▸ **Problem statement**
Copy out verbatim every line of the records from the line containing "In terms of distance" through the last line of the records, inclusive.

▸ **Input data**
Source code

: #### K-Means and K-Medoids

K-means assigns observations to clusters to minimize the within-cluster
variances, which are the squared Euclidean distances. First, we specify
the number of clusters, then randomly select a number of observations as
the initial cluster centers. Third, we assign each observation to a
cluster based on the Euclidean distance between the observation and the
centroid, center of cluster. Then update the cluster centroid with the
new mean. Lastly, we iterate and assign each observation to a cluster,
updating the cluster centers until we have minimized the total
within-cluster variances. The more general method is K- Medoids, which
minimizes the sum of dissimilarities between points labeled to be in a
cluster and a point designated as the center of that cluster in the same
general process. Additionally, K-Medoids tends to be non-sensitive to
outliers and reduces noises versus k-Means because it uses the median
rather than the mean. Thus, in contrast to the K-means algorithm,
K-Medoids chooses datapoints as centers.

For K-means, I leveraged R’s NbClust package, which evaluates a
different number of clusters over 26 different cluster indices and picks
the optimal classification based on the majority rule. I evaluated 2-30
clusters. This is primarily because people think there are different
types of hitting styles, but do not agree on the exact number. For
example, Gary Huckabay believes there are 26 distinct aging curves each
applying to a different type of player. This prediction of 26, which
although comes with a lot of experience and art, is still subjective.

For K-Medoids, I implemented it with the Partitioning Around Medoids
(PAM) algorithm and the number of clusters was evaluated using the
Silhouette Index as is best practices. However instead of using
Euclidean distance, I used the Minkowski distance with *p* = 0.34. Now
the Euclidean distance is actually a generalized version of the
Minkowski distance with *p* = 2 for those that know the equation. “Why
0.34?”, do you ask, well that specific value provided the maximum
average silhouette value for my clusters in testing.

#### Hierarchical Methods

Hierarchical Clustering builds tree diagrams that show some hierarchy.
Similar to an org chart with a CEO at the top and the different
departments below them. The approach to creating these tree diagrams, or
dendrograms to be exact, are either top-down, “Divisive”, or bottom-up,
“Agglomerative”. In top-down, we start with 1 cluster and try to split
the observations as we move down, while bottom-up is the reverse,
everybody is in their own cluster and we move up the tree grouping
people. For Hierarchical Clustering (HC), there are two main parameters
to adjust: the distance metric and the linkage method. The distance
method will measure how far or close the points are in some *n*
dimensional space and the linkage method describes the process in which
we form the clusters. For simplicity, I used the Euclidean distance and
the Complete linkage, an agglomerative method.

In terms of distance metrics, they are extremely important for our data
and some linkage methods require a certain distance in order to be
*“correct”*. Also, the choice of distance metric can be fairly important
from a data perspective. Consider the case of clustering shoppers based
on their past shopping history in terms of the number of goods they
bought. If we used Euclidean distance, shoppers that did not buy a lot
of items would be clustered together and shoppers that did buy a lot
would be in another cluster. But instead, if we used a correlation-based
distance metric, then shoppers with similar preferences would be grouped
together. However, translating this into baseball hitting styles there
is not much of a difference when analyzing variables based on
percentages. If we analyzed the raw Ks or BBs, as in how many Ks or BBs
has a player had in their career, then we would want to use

▸ **Exercise response**
In terms of distance metrics, they are extremely important for our data
and some linkage methods require a certain distance in order to be
*“correct”*. Also, the choice of distance metric can be fairly important
from a data perspective. Consider the case of clustering shoppers based
on their past shopping history in terms of the number of goods they
bought. If we used Euclidean distance, shoppers that did not buy a lot
of items would be clustered together and shoppers that did buy a lot
would be in another cluster. But instead, if we used a correlation-based
distance metric, then shoppers with similar preferences would be grouped
together. However, translating this into baseball hitting styles there
is not much of a difference when analyzing variables based on
percentages. If we analyzed the raw Ks or BBs, as in how many Ks or BBs
has a player had in their career, then we would want to use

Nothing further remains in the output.